CALIFORNIA’S expanded school tobacco prevention efforts were associated with lower levels of tobacco use among adolescents, according to new survey data from more than 160,000 students. The findings are relevant for clinicians supporting smoking and vaping prevention in young people, particularly as school environments remain central to early intervention.
How School Tobacco Prevention Was Strengthened
California’s Tobacco-Use Prevention Education (TUPE) programme has been a cornerstone of the state’s tobacco control strategy for decades. In 2016, Proposition 56 increased tobacco taxes and directed additional funding to prevention initiatives, including TUPE. This expansion allowed more schools to deliver structured education, prevention messaging and antitobacco activities.
The study analysed responses from the 2019–2020 California Student Tobacco Survey, which included students in grades 8, 10 and 12 from 358 schools.

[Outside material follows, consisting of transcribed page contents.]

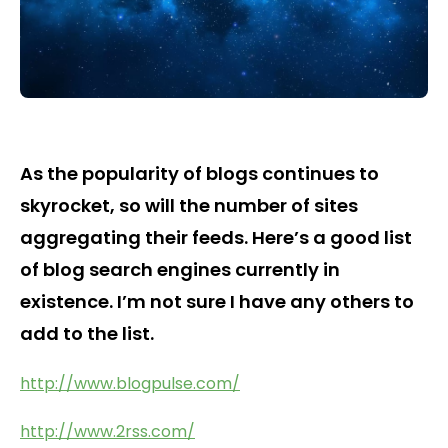
As the popularity of blogs continues to
skyrocket, so will the number of sites
aggregating their feeds. Here’s a good list
of blog search engines currently in
existence. I’m not sure I have any others to
add to the list.
http://www.blogpulse.com/
http://www.2rss.com/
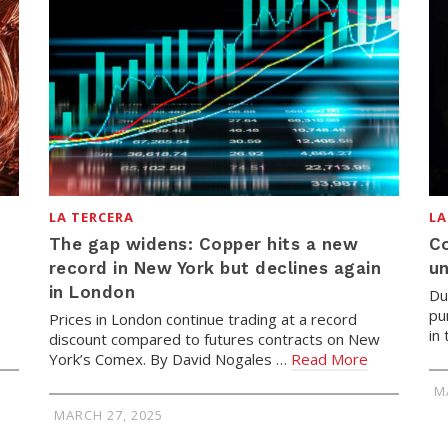
LA TERCERA
LA
The gap widens: Copper hits a new
Co
record in New York but declines again
un
in London
Du
pu
Prices in London continue trading at a record
in
discount compared to futures contracts on New
York’s Comex. By David Nogales …
Read More
M
MARCH 27, 2025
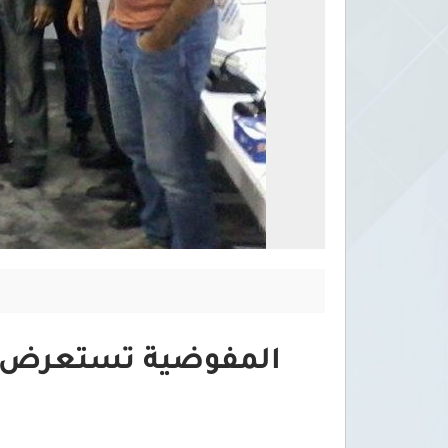
المفوضية تستعرض الا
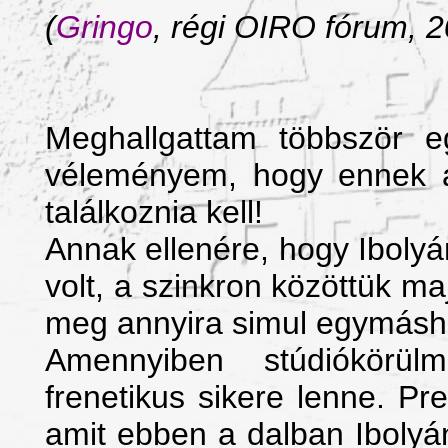
(
Gringo
, régi OIRO fórum, 2
Meghallgattam többször 
véleményem, hogy ennek 
találkoznia kell!
Annak ellenére, hogy Ibolyá
volt, a szinkron közöttük m
meg annyira simul egymásho
Amennyiben stúdiókörül
frenetikus sikere lenne. Pre
amit ebben a dalban Ibolyá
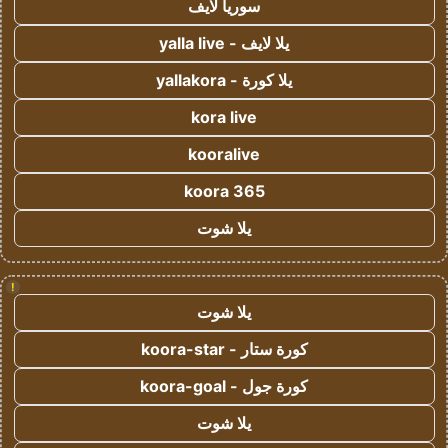
سوريا لايف
يلا لايف - yalla live
يلا كورة - yallakora
kora live
kooralive
koora 365
يلا شوت
!
يلا شوت
كورة ستار - koora-star
كورة جول - koora-goal
يلا شوت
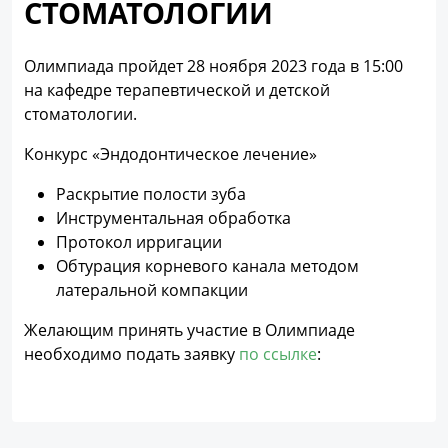
СТОМАТОЛОГИИ
Олимпиада пройдет 28 ноября 2023 года в 15:00
на кафедре терапевтической и детской
стоматологии.
Конкурс «Эндодонтическое лечение»
Раскрытие полости зуба
Инструментальная обработка
Протокол ирригации
Обтурация корневого канала методом
латеральной компакции
Желающим принять участие в Олимпиаде
необходимо подать заявку
по ссылке
:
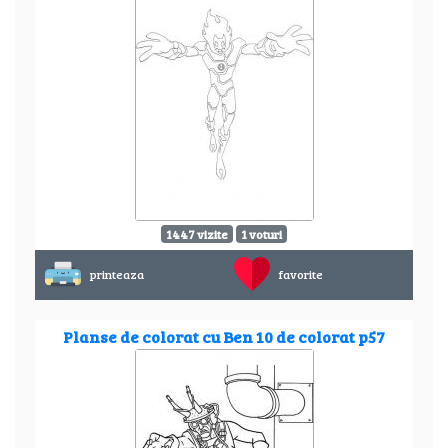
1447 vizite
1 voturi
printeaza
favorite
Planse de colorat cu Ben 10 de colorat p57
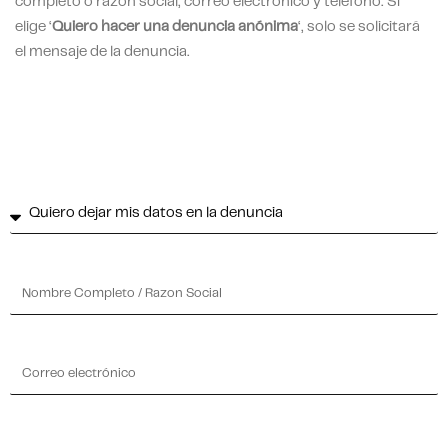
completo o razón social, correo electrónico y teléfono. Si
elige ‘
Quiero hacer una denuncia anónima
‘, solo se solicitará
el mensaje de la denuncia.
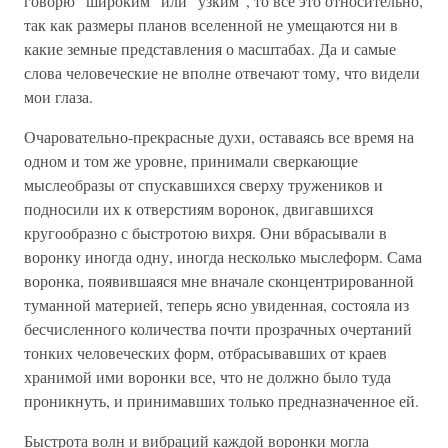
говорю "широким" или "узким", то все это относительно,
так как размеры планов вселенной не умещаются ни в
какие земные представления о масштабах. Да и самые
слова человеческие не вполне отвечают тому, что видели
мои глаза.
Очаровательно-прекрасные духи, оставаясь все время на
одном и том же уровне, принимали сверкающие
мыслеобразы от спускавшихся сверху тружеников и
подносили их к отверстиям воронок, двигавшихся
кругообразно с быстротою вихря. Они вбрасывали в
воронку иногда одну, иногда несколько мыслеформ. Сама
воронка, появившаяся мне вначале сконцентрированной
туманной материей, теперь ясно увиденная, состояла из
бесчисленного количества почти прозрачных очертаний
тонких человеческих форм, отбрасывавших от краев
хранимой ими воронки все, что не должно было туда
проникнуть, и принимавших только предназначенное ей.
Быстрота волн и вибраций каждой воронки могла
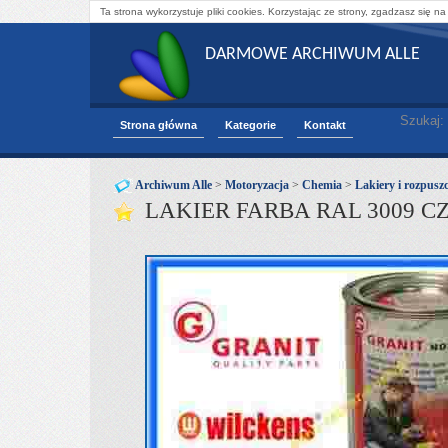
Ta strona wykorzystuje pliki cookies. Korzystając ze strony, zgadzasz się na
DARMOWE ARCHIWUM ALLE
Szukaj:
Strona główna
Kategorie
Kontakt
Archiwum Alle
>
Motoryzacja
>
Chemia
>
Lakiery i rozpuszc
LAKIER FARBA RAL 3009 C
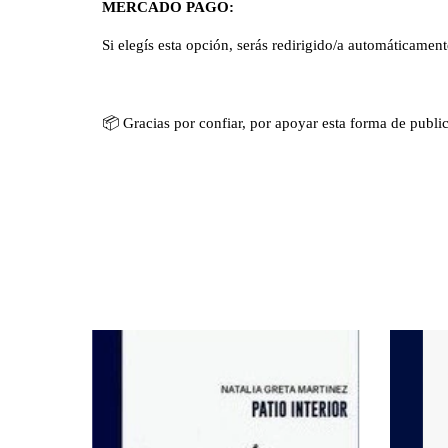
MERCADO PAGO:
Si elegís esta opción, serás redirigido/a automáticamen
📦
Gracias por confiar, por apoyar esta forma de publi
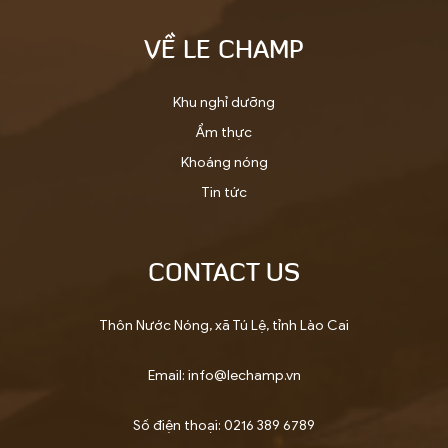
VỀ LE CHAMP
Khu nghỉ dưỡng
Ẩm thực
Khoáng nóng
Tin tức
CONTACT US
Thôn Nước Nóng, xã Tú Lệ, tỉnh Lào Cai
Email: info@lechamp.vn
Số điện thoại: 0216 389 6789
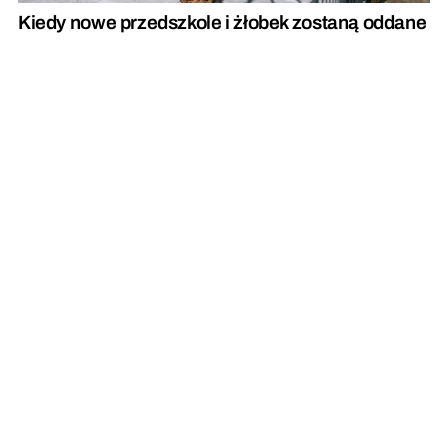
Kiedy nowe przedszkole i żłobek zostaną oddane
do użytku?
Droga powiatowa łącząca dwie gminy jest już po
remoncie
REKLAMA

Around one-third attended TUPE-funded schools, while the remainder were in schools without TUPE funding.
What the Survey Reveals About Youth Tobacco Use
Exposure to tobacco-related advertising, including media promoting or discouraging smoking and vaping, was similar regardless of TUPE funding status. This suggests that broader environmental messaging alone did not explain differences in behaviour.

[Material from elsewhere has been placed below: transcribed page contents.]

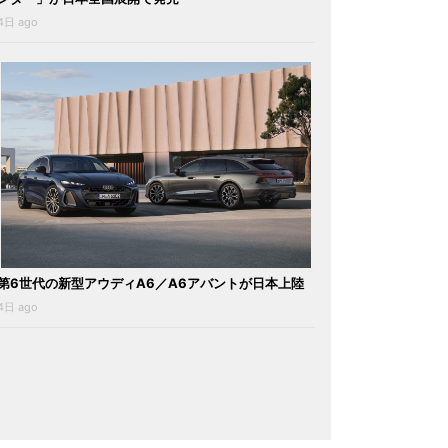
4日 ago
第6世代の新型アウディA6／A6アバントが日本上陸
4日 ago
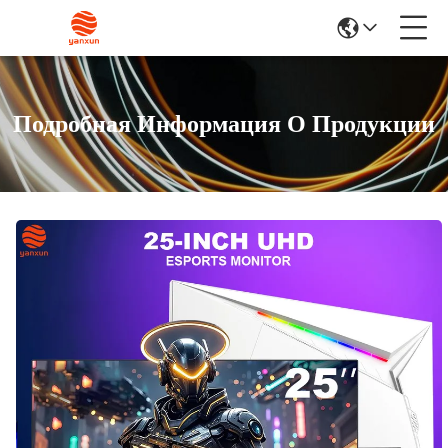
Подробная Информация О Продукции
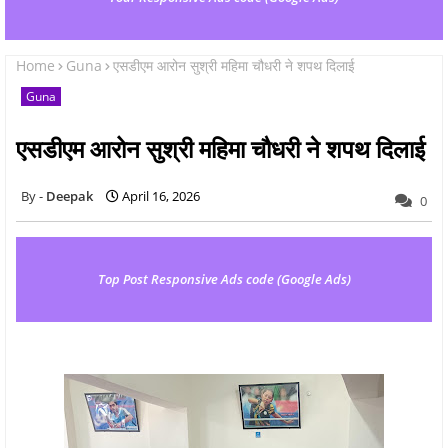
Home
Guna
एसडीएम आरोन सुश्री महिमा चौधरी ने शपथ दिलाई
Guna
एसडीएम आरोन सुश्री महिमा चौधरी ने शपथ दिलाई
Deepak
April 16, 2026
0
Top Post Responsive Ads code (Google Ads)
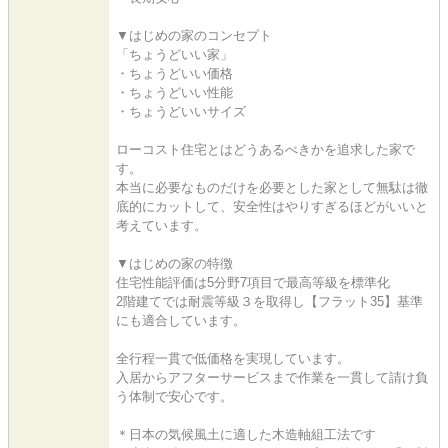
▼はじめの家のコンセプト
「ちょうどいい家」
・ちょうどいい価格
・ちょうどいい性能
・ちょうどいいサイズ
ローコスト住宅とはどうあるべきかを追求した家で
す。
本当に必要なものだけを必要とした家として無駄は徹
底的にカットして、安全性はやりすぎるほどがいいと
考えています。
▼はじめの家の特徴
住宅性能評価は5分野7項目で最高等級を標準化
2階建てでは耐震等級３を取得し【フラット35】基準
にも適合しています。
全行程一貫で低価格を実現しています。
入居からアフターサービスまで作業を一貫して請け負
う体制で安心です。
＊日本の気候風土に適した木造軸組工法です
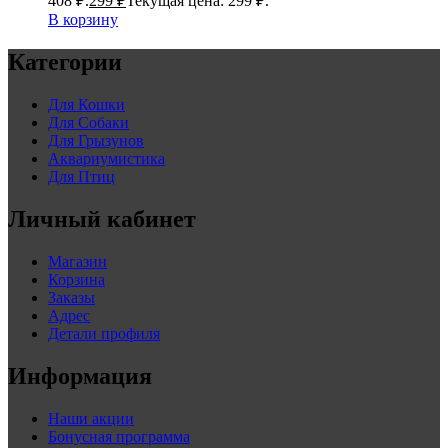
408 ₽.
299
₽
Текущая цена: 299 ₽.
В корзину
Категории
Для Кошки
Для Собаки
Для Грызунов
Аквариумистика
Для Птиц
Личный кабинет
Магазин
Корзина
Заказы
Адрес
Детали профиля
Информация
Наши акции
Бонусная программа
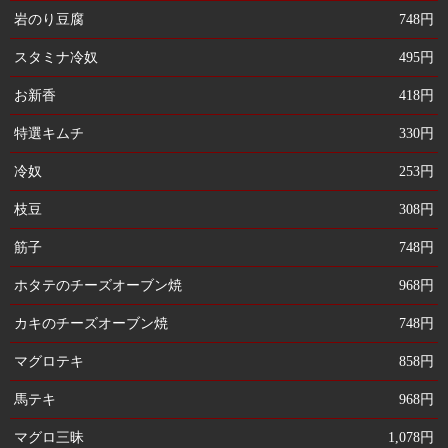
岩のり豆腐
748円
スタミナ冷奴
495円
お新香
418円
特選キムチ
330円
冷奴
253円
枝豆
308円
筋子
748円
ホタテのチーズオーブン焼
968円
カキのチーズオーブン焼
748円
マグロテキ
858円
馬テキ
968円
マグロ三昧
1,078円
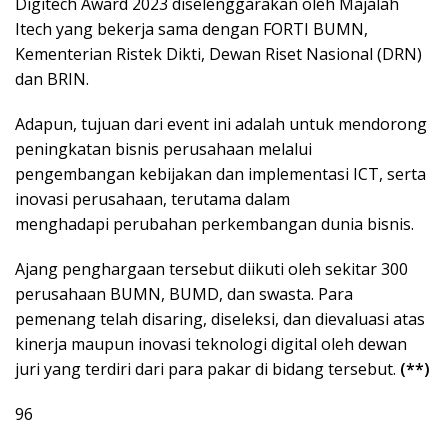
Digitech Award 2023 diselenggarakan oleh Majalah
Itech yang bekerja sama dengan FORTI BUMN,
Kementerian Ristek Dikti, Dewan Riset Nasional (DRN)
dan BRIN.
Adapun, tujuan dari event ini adalah untuk mendorong
peningkatan bisnis perusahaan melalui
pengembangan kebijakan dan implementasi ICT, serta
inovasi perusahaan, terutama dalam
menghadapi perubahan perkembangan dunia bisnis.
Ajang penghargaan tersebut diikuti oleh sekitar 300
perusahaan BUMN, BUMD, dan swasta. Para
pemenang telah disaring, diseleksi, dan dievaluasi atas
kinerja maupun inovasi teknologi digital oleh dewan
juri yang terdiri dari para pakar di bidang tersebut.
(**)
96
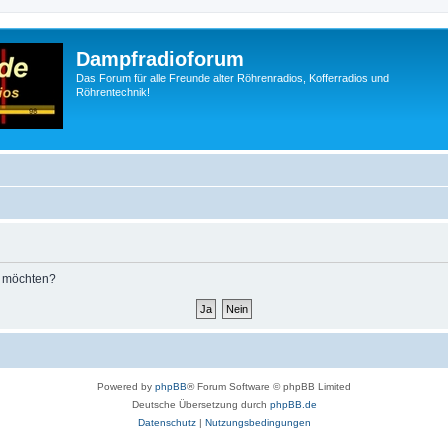
Dampfradioforum
Das Forum für alle Freunde alter Röhrenradios, Kofferradios und
Röhrentechnik!
n möchten?
Powered by
phpBB
® Forum Software © phpBB Limited
Deutsche Übersetzung durch
phpBB.de
Datenschutz
|
Nutzungsbedingungen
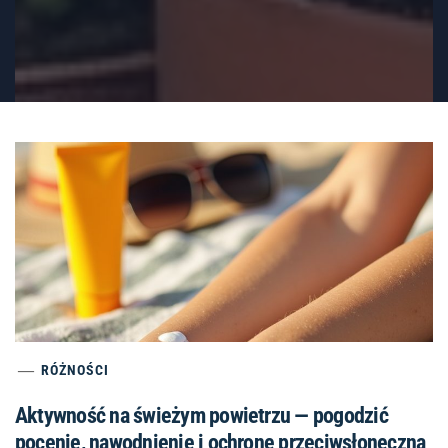
RÓŻNOŚCI
Aktywność na świeżym powietrzu — pogodzić
pocenie, nawodnienie i ochronę przeciwsłoneczną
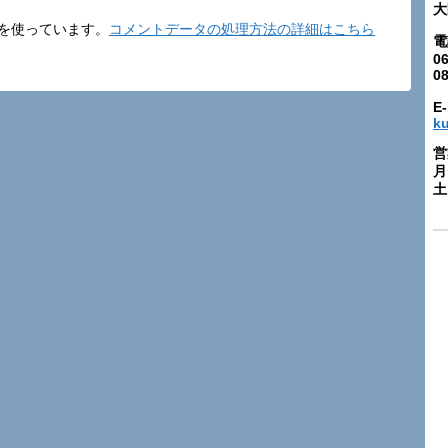
大
t を使っています。
コメントデータの処理方法の詳細はこちら
電
06
0
E-
k
営
月
土:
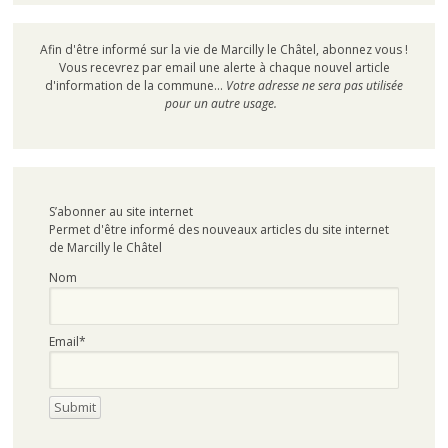
Afin d'être informé sur la vie de Marcilly le Châtel, abonnez vous !
Vous recevrez par email une alerte à chaque nouvel article
d'information de la commune...
Votre adresse ne sera pas utilisée
pour un autre usage.
S’abonner au site internet
Permet d'être informé des nouveaux articles du site internet
de Marcilly le Châtel
Nom
Email*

By contrast, students in TUPE-funded schools were more likely to report receiving school-based education against tobacco use and participating in antitobacco activities. After adjusting for personal characteristics and school-level factors, tobacco use was lower among TUPE students (6.5%) compared with those in non-TUPE schools (8.1%).
The analysis used logistic regression to account for potential confounders, strengthening confidence in the observed association. However, as an observational study, it cannot confirm a direct causal effect.
Clinical Relevance of School Tobacco Prevention
The findings underline the importance of school-based interventions as part of a wider tobacco prevention landscape. Even when exposure to smoking and vaping promotion is similar, structured school tobacco prevention within schools appears to be associated with lower reported use.
Clinicians may find it helpful to ask adolescents about the prevention education they receive at school and to reinforce consistent messages during consultations. At a population level, the results support continued investment in comprehensive, school-based tobacco prevention programmes to complement clinical advice and community-level tobacco control measures.
Reference
Zhu SH et al. California’s school-based tobacco use prevention program after proposition 56: results from a statewide evaluation. J Adolesc Health. 2026; DOI:10.1016/j.jadohealth.2025.11.024.